• **DIRECTIONS FOR THIS TASK**
Pick out every line below that contains the string "pose", and copy each one in full. Case counts.

• **DATA BLOCK**
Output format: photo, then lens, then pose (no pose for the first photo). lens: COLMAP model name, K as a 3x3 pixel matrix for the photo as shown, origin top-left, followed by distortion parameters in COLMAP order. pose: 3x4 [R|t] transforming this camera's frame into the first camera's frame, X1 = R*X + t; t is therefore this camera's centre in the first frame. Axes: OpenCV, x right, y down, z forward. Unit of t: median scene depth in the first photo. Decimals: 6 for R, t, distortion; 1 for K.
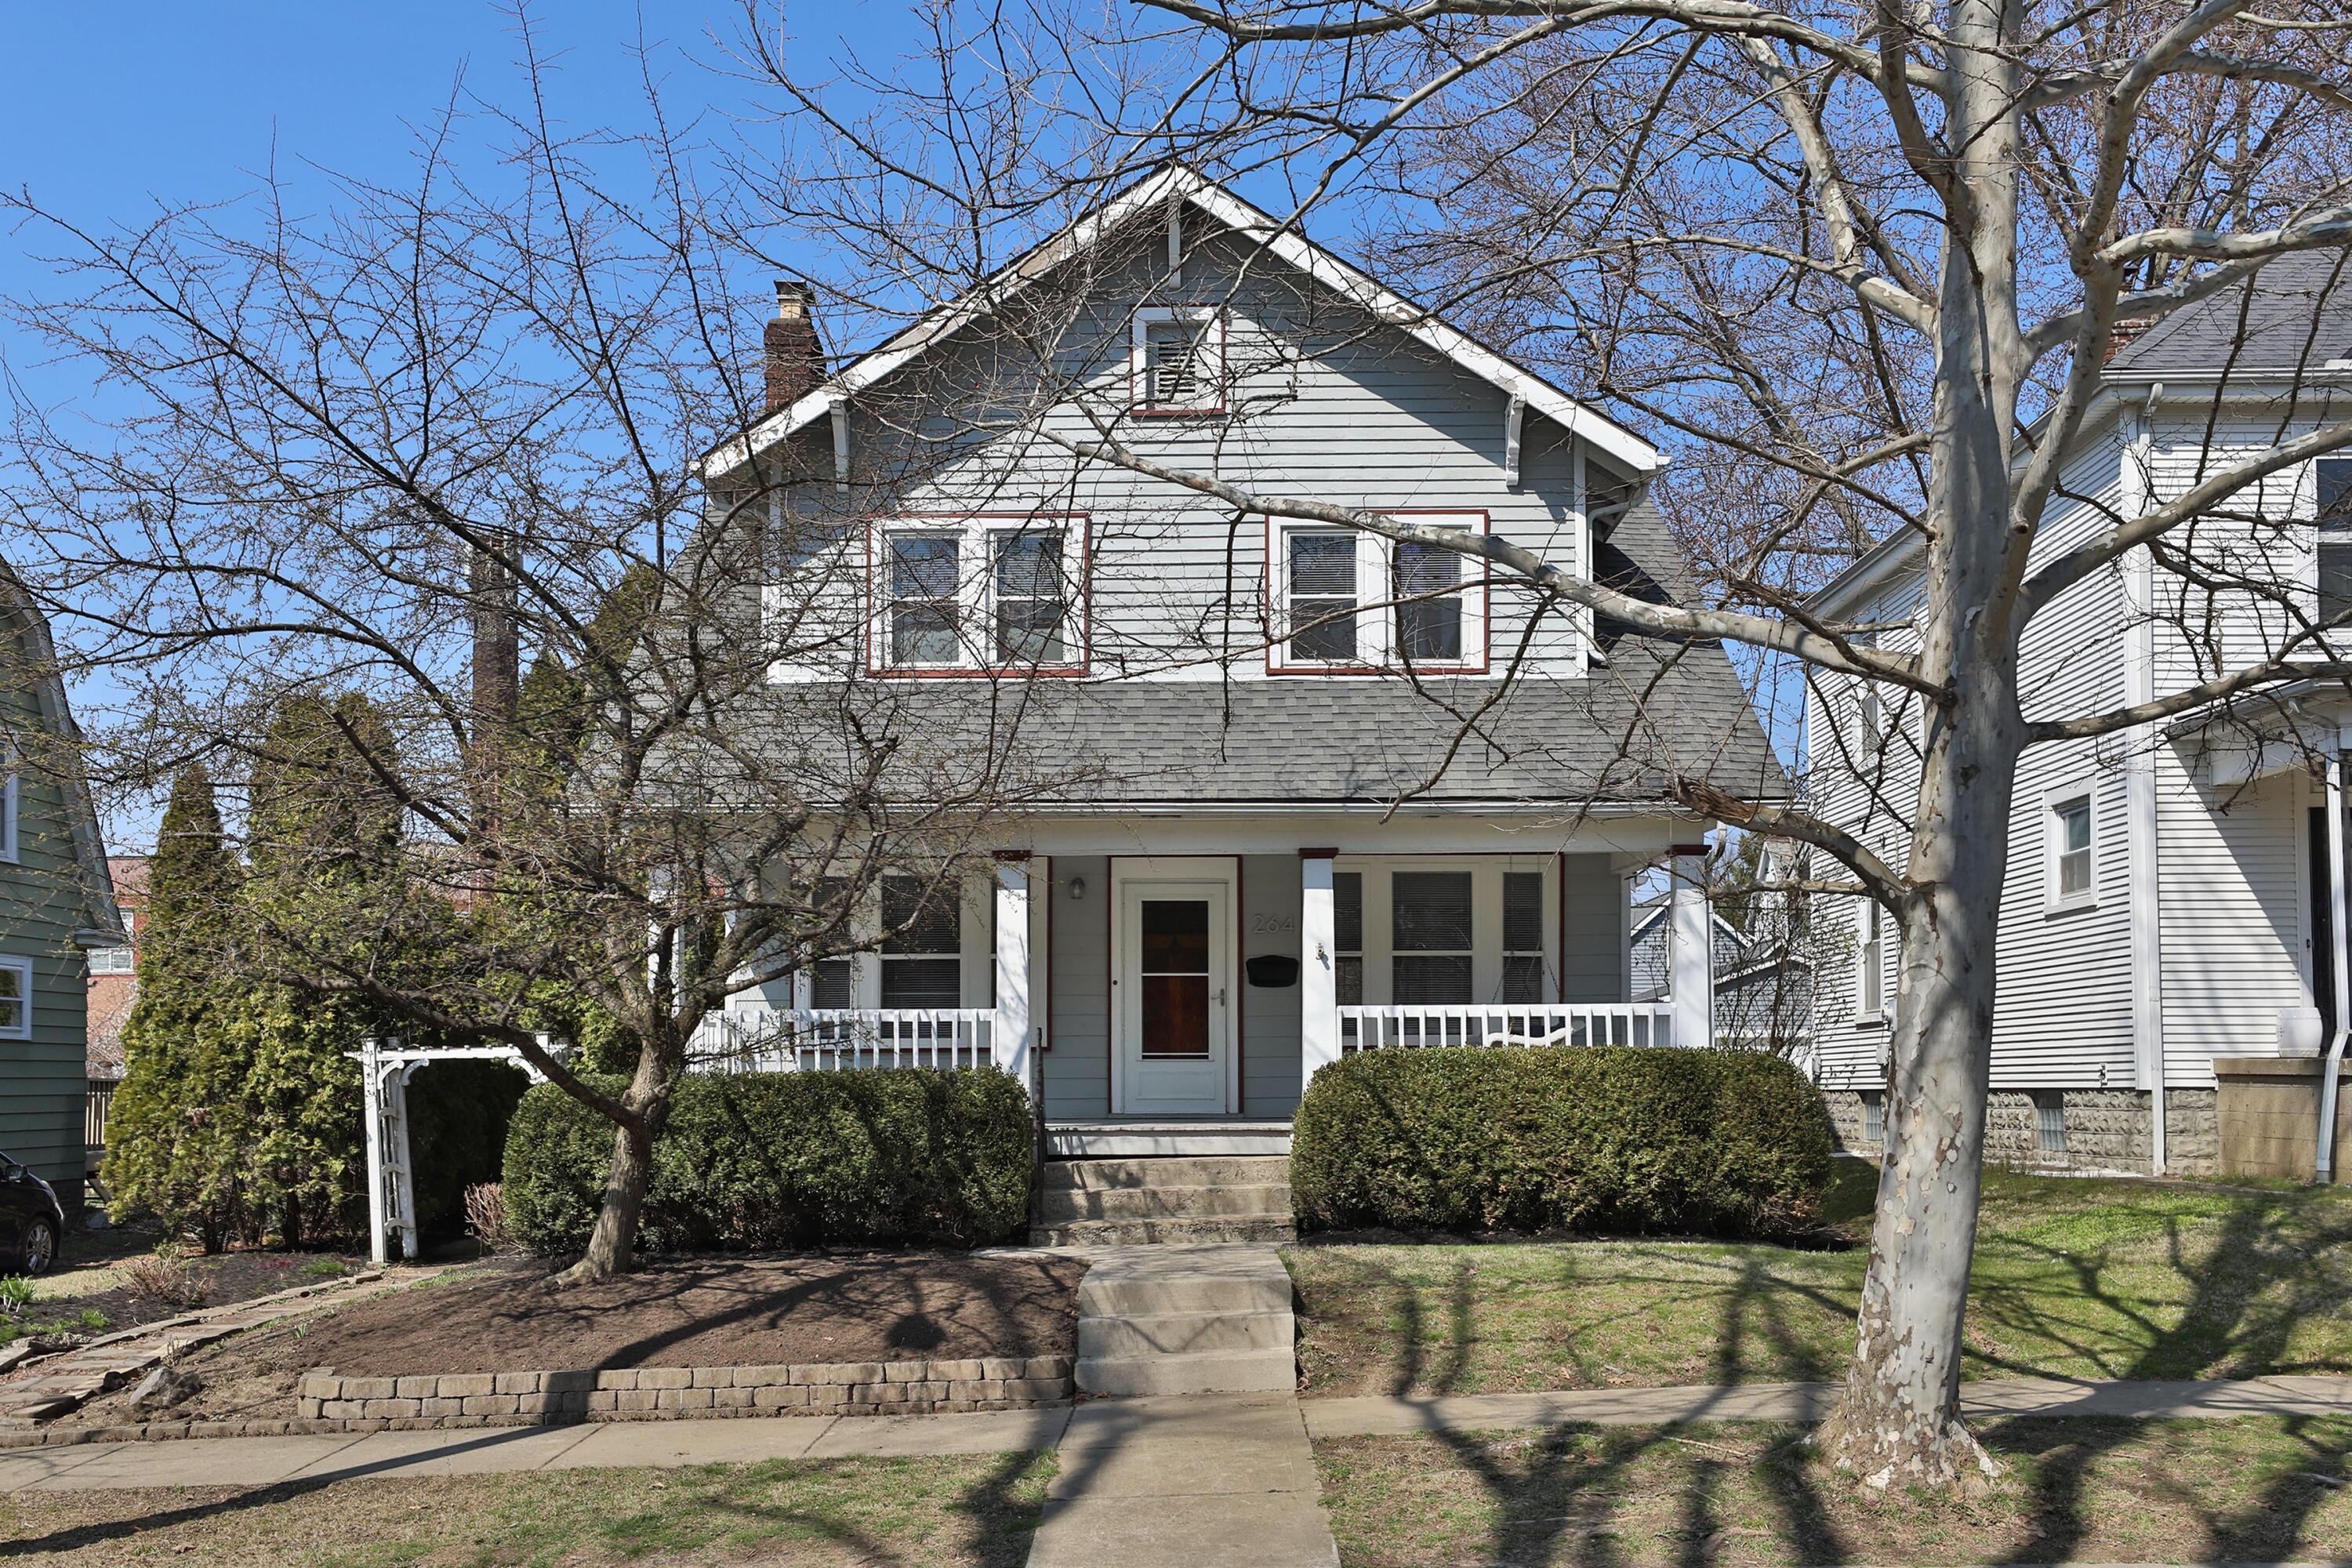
lens RADIAL K [[2152.0, 0, 1173.6], [0, 2152.0, 787.6], [0, 0, 1]] dist [0.038396, 0.000000]
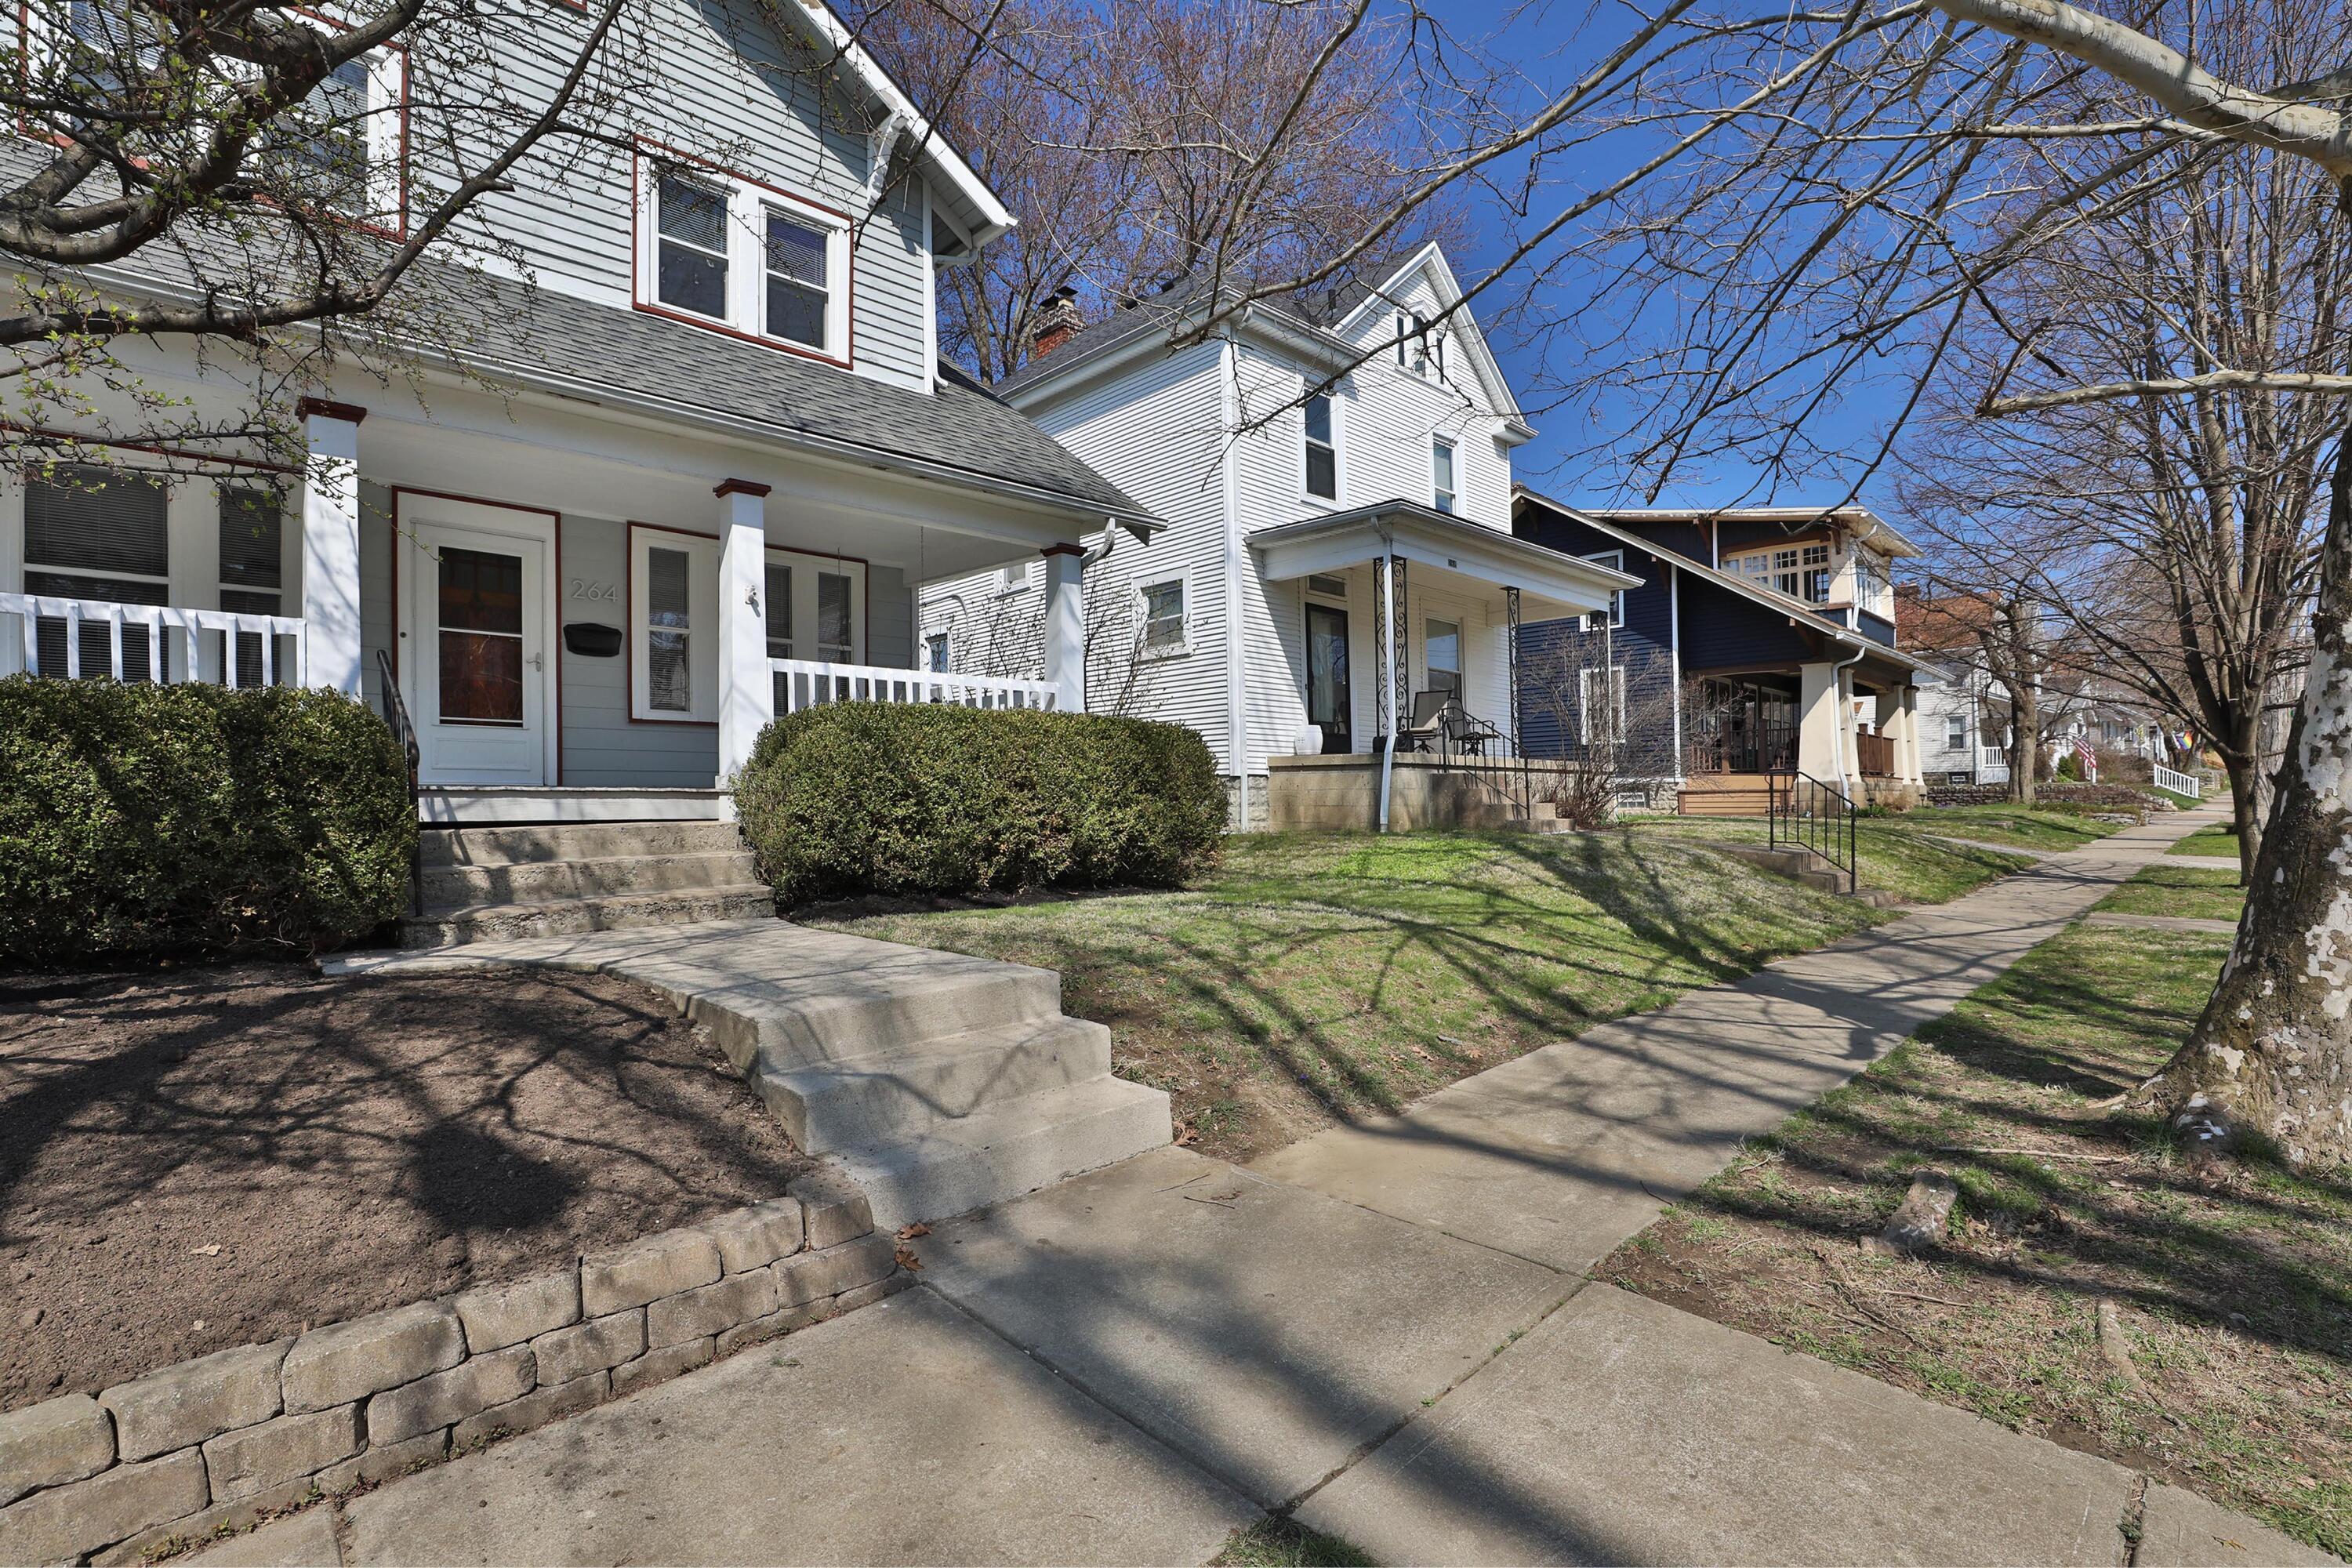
lens RADIAL K [[1119.3, 0, 1174.6], [0, 1119.3, 775.4], [0, 0, 1]] dist [-0.028886, 0.000568]
pose [[0.727522, 0.019207, 0.685816, -0.121154], [-0.088899, 0.993820, 0.066472, 0.104802], [-0.680301, -0.109328, 0.724733, 0.542894]]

• **FINISHED TASK**
Output format: photo, then lens, then pose (no pose for the first photo). lens: COLMAP model name, K as a 3x3 pixel matrix for the photo as shown, origin top-left, followed by distortion parameters in COLMAP order. pose: 3x4 [R|t] transforming this camera's frame into the first camera's frame, X1 = R*X + t; t is therefore this camera's centre in the first frame. Axes: OpenCV, x right, y down, z forward. Unit of t: median scene depth in the first photo. Decimals: 6 for R, t, distortion; 1 for K.
pose [[0.727522, 0.019207, 0.685816, -0.121154], [-0.088899, 0.993820, 0.066472, 0.104802], [-0.680301, -0.109328, 0.724733, 0.542894]]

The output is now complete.